Die von der Rüge vermisste Konstatierung eines zumindest bedingten Vorsatzes der Betroffenen, Thomas O***** mit dem Tod einer ihm schutzbefohlenen Person gefährlich zu bedrohen, findet sich auf US 4 (vgl auch US 7, 10).

Weshalb die festgestellte Absicht, den genannten Beamten durch diese Ankündigung in Furcht und Unruhe zu versetzen, den Tatbestandsvoraussetzungen des § 107 Abs 1 und Abs 2 StGB nicht genügen und – trotz der vom Erstgericht angenommenen bewussten Wortwahl der Nichtigkeitswerberin und ihres Wissens um den von ihr ausgelösten sofortigen Polizeieinsatz (US 4) – ohne Sachverhaltsbezug geblieben sein sollte, legt die Beschwerde nicht nachvollziehbar dar.

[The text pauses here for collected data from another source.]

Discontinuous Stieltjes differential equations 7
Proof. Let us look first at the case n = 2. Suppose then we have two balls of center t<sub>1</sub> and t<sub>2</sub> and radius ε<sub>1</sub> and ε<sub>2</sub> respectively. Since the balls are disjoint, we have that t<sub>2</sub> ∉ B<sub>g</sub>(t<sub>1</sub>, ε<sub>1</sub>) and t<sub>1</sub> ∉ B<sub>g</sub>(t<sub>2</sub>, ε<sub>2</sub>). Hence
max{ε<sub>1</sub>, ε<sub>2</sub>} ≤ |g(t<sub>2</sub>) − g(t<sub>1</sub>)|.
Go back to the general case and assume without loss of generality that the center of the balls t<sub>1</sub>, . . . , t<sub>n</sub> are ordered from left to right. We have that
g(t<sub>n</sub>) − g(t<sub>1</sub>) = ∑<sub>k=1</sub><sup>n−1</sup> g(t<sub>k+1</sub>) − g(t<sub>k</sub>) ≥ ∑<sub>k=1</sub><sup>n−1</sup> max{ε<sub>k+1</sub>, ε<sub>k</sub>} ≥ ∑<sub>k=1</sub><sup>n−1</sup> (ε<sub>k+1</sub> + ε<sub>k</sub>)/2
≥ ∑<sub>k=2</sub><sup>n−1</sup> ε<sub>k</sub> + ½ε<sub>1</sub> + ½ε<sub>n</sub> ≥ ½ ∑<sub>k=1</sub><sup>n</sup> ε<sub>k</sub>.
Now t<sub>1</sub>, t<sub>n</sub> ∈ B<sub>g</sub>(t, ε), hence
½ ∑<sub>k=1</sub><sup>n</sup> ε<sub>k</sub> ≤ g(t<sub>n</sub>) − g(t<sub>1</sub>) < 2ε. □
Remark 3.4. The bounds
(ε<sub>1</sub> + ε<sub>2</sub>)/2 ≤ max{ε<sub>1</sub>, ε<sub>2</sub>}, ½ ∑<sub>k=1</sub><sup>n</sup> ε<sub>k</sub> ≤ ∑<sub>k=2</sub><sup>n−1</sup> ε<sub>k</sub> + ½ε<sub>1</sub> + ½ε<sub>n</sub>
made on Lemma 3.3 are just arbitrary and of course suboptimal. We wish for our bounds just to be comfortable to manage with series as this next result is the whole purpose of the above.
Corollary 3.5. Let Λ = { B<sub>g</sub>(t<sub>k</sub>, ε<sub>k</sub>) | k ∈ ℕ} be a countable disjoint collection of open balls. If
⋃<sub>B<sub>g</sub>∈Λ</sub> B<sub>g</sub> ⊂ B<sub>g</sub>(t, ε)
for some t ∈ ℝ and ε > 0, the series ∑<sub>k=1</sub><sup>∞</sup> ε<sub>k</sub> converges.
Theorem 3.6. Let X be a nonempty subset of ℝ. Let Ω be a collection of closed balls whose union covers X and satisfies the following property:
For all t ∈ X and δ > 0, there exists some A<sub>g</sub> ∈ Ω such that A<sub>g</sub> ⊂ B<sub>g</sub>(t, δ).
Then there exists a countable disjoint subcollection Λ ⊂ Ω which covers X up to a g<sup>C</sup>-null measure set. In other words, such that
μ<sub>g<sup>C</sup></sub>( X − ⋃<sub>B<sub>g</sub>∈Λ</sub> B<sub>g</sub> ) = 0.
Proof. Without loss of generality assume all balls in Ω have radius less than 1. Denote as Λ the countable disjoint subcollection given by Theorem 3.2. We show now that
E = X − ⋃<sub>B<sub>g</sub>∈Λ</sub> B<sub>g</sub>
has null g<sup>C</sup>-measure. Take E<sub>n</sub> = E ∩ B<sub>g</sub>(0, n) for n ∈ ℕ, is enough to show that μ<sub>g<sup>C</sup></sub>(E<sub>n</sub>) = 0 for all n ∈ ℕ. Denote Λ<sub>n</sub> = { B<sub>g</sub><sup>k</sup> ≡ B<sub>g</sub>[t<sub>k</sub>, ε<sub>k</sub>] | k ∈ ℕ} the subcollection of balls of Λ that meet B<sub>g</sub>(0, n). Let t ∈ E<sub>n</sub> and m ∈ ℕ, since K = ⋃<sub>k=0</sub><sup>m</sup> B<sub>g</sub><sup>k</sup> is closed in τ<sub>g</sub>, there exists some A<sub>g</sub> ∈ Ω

Indem die Sanktionsrüge (Z 11) unter Hinweis auf die Ausführungen der Rechtsrüge die Verwirklichung einer Anlasstat bestreitet, entzieht sie sich einer inhaltlichen Erwiderung.

Die Nichtigkeitsbeschwerde war daher bereits bei nichtöffentlicher Beratung sofort zurückzuweisen (§ 285d Abs 1 StPO), woraus sich die Zuständigkeit des Oberlandesgerichts zur Entscheidung über die Berufung ergibt (§ 285i StPO).